May 11, 2018
The National Labor Relations Board announced plans to settle “one of the most critical issues in labor law today” through notice and comment rulemaking, beginning “as soon as possible.”
NLRB Chairman John Ring observed: Current uncertainty over the joint-employer standard “undermines employers’ willingness to create jobs and expand business opportunities.”
The Board initially reversed but then reinstated the controversial Obama-era joint employer standard in Browning-Ferris after unprecedented and highly contentious questions surrounding the recusal obligations of NLRB member Bill Emanuel.

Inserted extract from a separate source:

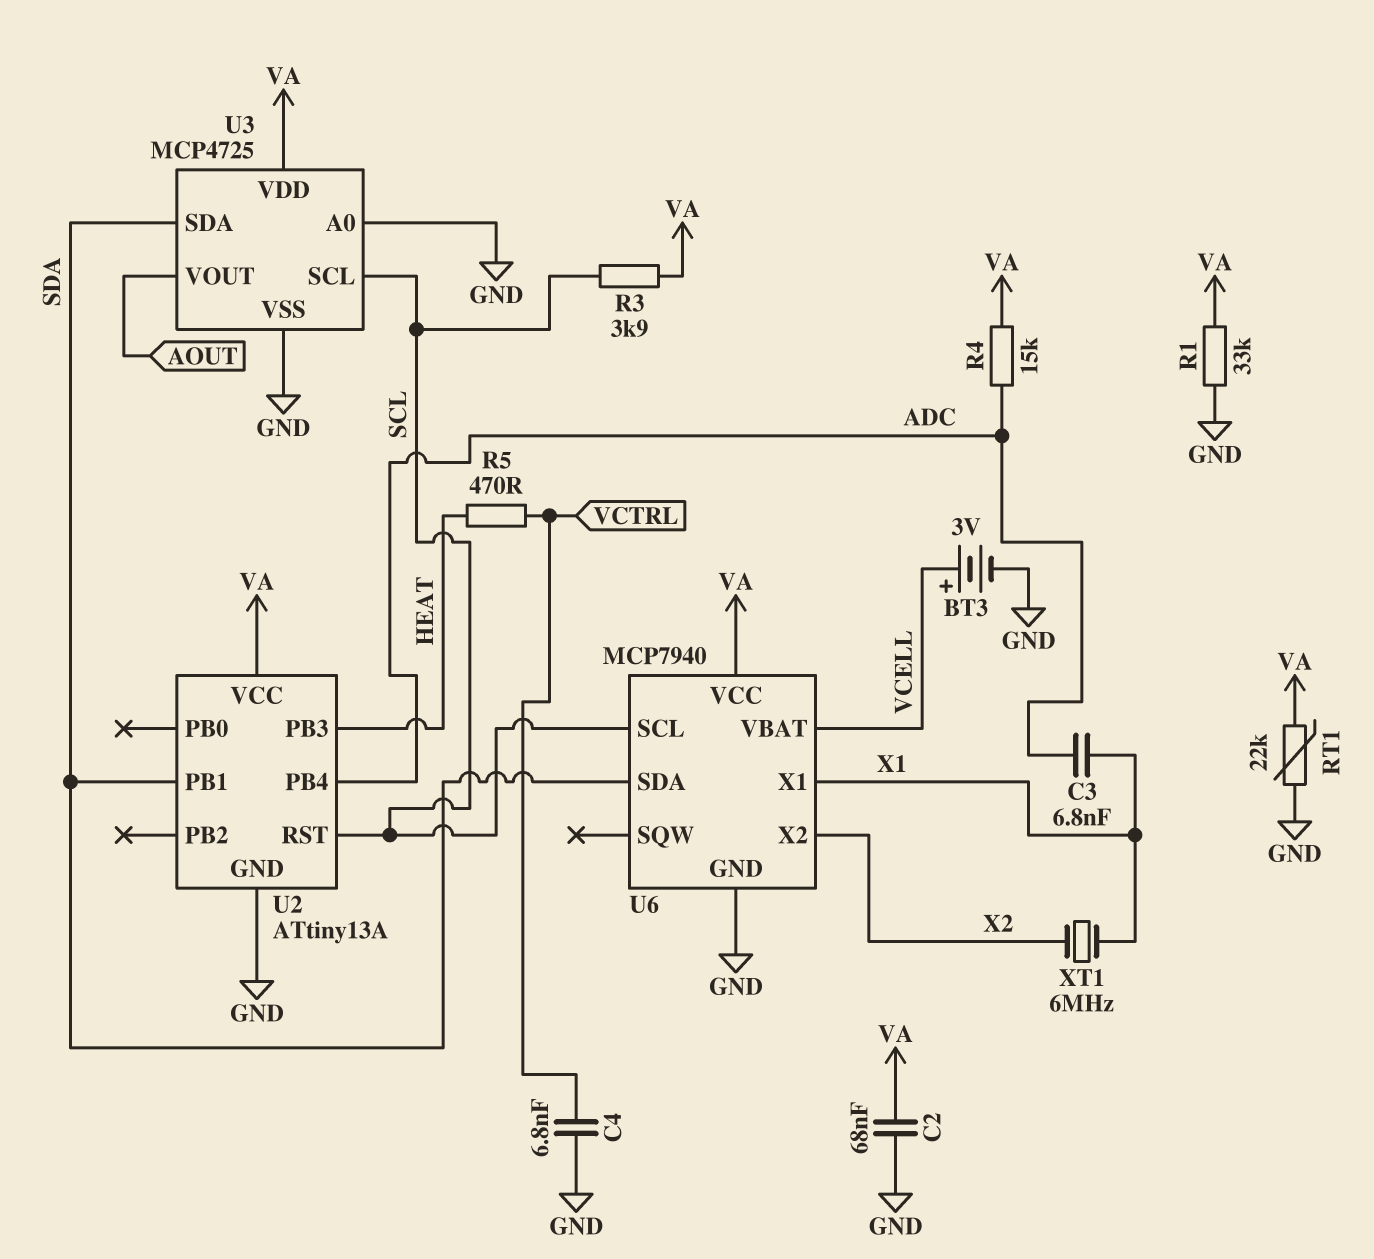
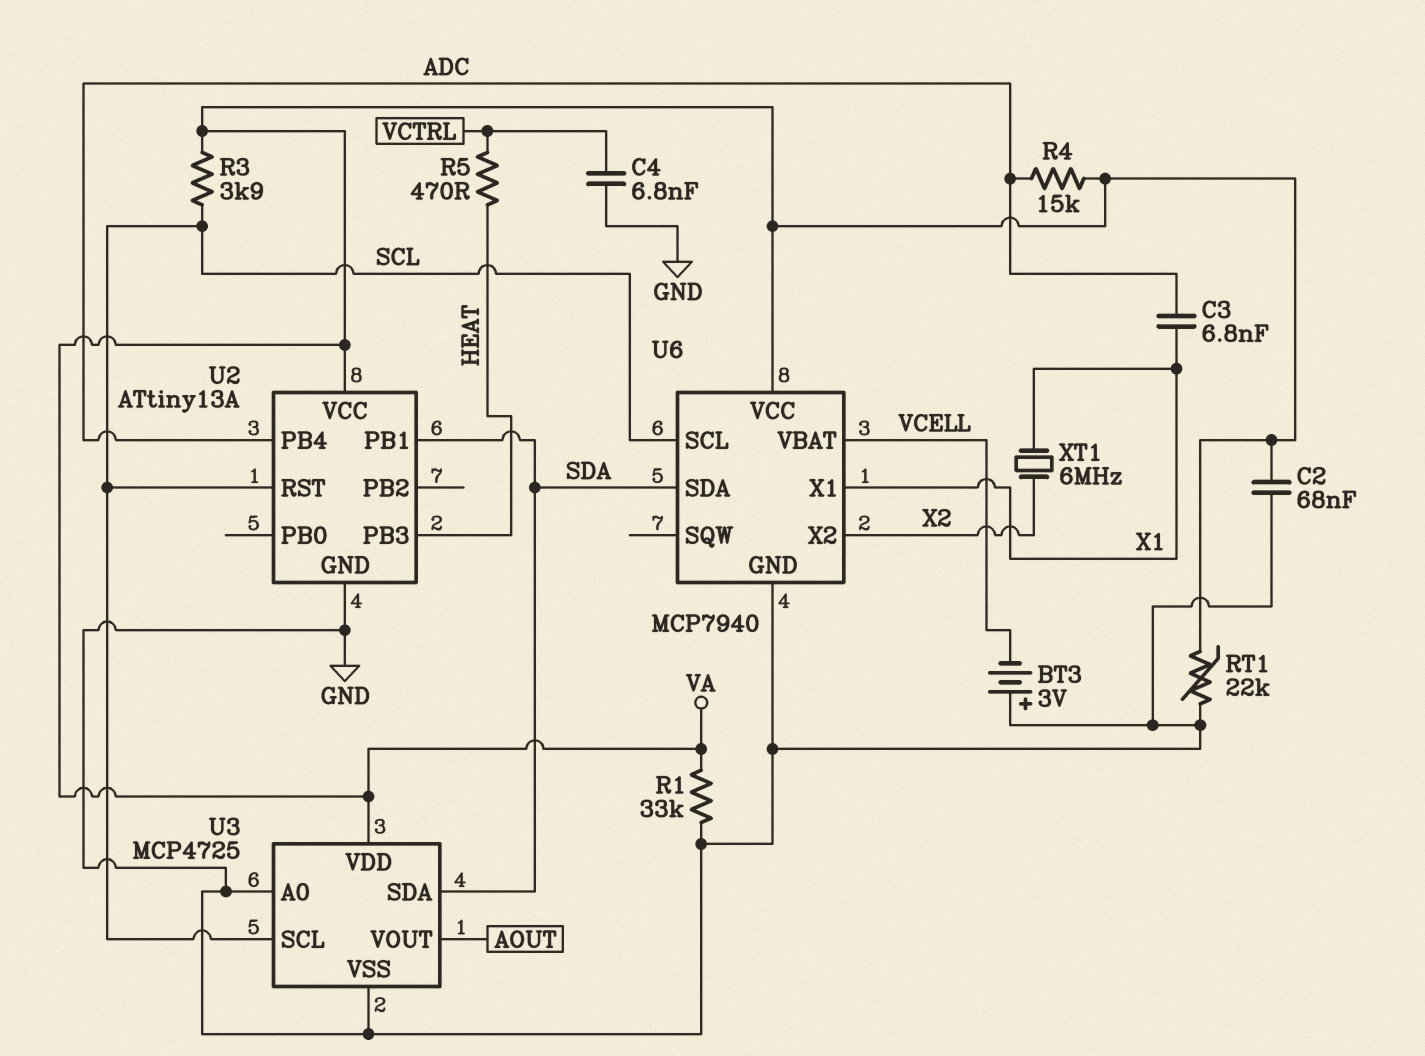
BT3: 3V (plus VCELL, minus GND) -> 3V (plus GND, minus VCELL)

Timing unclear: “Rulemaking offers the best vehicle to fully consider all views on what the standard ought to be” said Ring, but when a proposed rule might be published is unclear as no date was provided in the NLRB’s regulatory agenda. The Board could also issue new decisions regarding joint employer while it is working on the rulemaking.
A federal court decision remains pending in Browning-Ferris, but the judges have said they'll wait to see how the NLRB handles a similar case before proceeding.
Legislation is still in play and remains the best way to provide long-term operational and legal clarity for the definition of joint employment under both the National Labor Relations Act and the Fair Labor Standards Act. The House-passed Save Local Business Act's (H.R. 3441) best shot at being enacted this year is for it to be included as part of some other must-pass legislation.